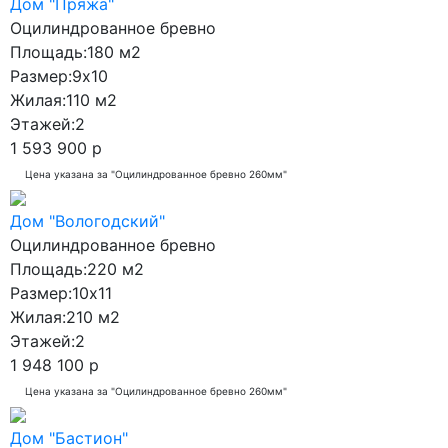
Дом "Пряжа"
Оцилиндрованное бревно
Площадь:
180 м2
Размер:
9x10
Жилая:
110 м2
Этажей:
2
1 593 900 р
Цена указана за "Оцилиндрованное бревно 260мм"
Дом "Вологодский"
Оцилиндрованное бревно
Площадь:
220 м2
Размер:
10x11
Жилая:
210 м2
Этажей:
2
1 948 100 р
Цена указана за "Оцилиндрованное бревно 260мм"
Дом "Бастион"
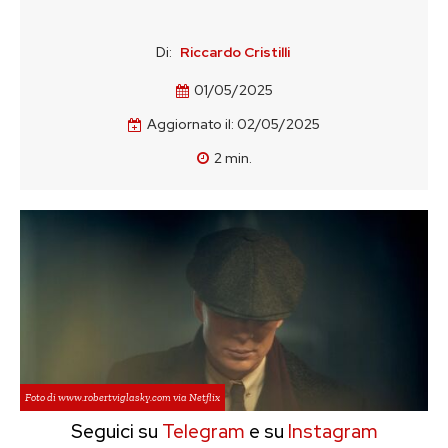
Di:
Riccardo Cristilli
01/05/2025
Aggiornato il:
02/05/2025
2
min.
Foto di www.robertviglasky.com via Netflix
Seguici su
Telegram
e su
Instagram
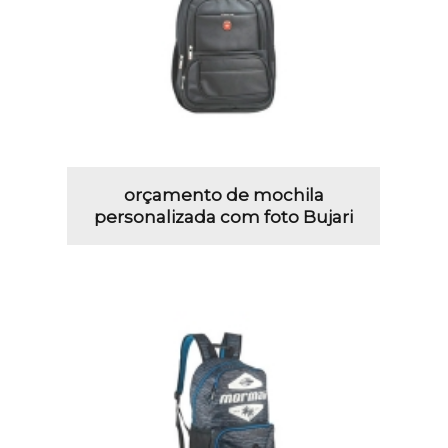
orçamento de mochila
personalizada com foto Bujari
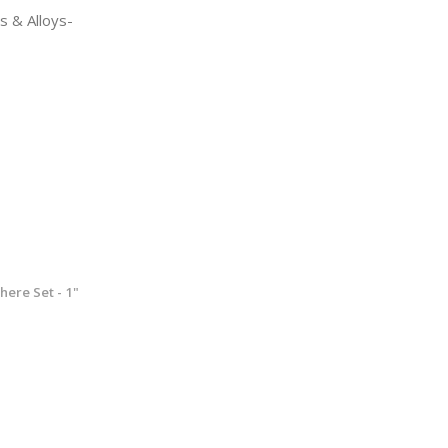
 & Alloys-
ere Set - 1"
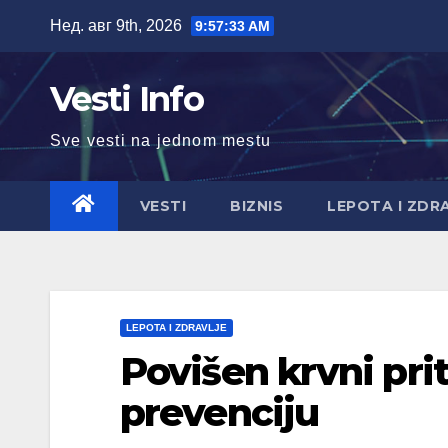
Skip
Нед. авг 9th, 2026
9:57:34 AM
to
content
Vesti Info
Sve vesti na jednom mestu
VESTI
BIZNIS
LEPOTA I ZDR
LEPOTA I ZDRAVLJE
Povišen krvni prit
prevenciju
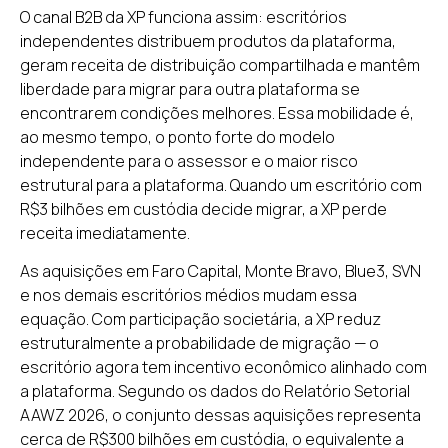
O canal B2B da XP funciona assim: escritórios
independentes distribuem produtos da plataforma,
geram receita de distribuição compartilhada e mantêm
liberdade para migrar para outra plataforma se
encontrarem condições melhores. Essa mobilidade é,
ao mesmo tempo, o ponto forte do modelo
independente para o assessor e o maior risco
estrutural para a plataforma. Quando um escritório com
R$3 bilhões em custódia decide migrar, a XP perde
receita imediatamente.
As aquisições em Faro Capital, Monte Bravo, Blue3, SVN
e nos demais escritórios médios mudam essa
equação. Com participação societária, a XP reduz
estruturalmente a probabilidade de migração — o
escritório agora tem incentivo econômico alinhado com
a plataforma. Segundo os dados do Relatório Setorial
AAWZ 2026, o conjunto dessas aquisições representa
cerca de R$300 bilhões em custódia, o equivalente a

* * *

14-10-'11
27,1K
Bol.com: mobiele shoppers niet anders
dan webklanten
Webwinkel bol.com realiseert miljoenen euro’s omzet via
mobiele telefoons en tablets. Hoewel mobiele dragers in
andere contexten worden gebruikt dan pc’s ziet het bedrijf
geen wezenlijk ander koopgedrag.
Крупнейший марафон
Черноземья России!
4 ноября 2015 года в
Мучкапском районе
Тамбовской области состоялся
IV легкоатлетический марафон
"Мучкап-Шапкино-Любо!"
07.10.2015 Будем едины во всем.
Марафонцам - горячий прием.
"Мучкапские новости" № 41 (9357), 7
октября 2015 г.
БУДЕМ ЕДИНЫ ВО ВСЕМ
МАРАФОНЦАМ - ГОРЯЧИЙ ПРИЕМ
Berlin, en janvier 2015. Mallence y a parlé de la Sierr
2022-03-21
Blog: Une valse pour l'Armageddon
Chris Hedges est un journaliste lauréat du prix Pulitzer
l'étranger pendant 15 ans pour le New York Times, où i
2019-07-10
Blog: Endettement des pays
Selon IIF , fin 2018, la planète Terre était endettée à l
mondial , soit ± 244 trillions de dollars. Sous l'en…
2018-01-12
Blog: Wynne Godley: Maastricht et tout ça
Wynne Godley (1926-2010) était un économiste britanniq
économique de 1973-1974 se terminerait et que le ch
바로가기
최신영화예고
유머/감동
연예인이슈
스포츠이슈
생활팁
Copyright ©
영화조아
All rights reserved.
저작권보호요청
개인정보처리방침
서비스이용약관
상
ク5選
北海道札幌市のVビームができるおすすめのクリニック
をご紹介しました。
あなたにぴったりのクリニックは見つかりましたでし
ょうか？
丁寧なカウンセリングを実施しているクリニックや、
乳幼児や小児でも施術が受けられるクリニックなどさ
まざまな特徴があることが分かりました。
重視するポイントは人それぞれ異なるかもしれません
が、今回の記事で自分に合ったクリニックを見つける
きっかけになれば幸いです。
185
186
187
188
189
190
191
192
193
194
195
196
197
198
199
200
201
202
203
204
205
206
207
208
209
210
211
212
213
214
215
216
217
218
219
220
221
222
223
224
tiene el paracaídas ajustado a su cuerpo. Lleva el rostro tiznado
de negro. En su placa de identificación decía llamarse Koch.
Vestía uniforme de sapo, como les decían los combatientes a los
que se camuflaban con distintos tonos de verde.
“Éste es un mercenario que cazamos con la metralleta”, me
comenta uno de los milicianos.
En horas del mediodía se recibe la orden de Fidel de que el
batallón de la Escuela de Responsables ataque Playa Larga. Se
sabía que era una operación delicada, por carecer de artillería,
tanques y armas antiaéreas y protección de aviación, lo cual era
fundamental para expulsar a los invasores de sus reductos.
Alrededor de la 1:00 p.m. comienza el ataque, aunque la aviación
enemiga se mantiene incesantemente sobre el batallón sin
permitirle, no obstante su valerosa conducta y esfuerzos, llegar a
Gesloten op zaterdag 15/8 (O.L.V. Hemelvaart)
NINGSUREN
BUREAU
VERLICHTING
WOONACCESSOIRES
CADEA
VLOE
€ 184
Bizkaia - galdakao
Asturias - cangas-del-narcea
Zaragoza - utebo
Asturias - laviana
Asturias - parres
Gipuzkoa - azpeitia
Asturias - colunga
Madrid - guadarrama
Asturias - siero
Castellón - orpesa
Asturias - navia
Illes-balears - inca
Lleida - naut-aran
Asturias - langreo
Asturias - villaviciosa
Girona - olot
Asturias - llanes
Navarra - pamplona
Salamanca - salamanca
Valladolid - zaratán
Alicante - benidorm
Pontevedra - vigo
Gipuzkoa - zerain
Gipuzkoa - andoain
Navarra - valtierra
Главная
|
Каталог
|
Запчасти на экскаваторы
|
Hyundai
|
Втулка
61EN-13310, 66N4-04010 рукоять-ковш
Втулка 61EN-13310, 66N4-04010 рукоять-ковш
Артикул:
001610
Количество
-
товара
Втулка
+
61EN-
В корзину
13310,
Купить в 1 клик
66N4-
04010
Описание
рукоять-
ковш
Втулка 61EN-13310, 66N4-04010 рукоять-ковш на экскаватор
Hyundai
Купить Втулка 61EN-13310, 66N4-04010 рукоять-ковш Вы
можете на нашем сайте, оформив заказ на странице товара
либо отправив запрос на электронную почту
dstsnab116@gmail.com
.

* * *

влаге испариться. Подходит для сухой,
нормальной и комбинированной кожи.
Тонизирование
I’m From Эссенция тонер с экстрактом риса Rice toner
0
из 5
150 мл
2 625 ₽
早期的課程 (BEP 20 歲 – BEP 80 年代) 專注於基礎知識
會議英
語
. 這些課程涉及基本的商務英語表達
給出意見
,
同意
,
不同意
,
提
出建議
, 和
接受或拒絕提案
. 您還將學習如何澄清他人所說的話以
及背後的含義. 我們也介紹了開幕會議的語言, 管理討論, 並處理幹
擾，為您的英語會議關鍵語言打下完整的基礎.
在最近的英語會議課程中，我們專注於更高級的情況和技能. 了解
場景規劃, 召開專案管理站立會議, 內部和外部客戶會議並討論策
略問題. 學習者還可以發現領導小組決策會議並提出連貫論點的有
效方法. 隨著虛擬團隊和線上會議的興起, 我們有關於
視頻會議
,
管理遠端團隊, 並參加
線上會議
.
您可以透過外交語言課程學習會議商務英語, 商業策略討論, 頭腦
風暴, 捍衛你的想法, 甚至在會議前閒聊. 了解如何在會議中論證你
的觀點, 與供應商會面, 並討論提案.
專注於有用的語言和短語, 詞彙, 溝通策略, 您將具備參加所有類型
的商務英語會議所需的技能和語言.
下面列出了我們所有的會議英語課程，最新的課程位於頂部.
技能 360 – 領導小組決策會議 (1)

* [Problem to solve]: For every line of the records above that holds the word "mobiele", count one, and state the total only.

* [Result below]: 2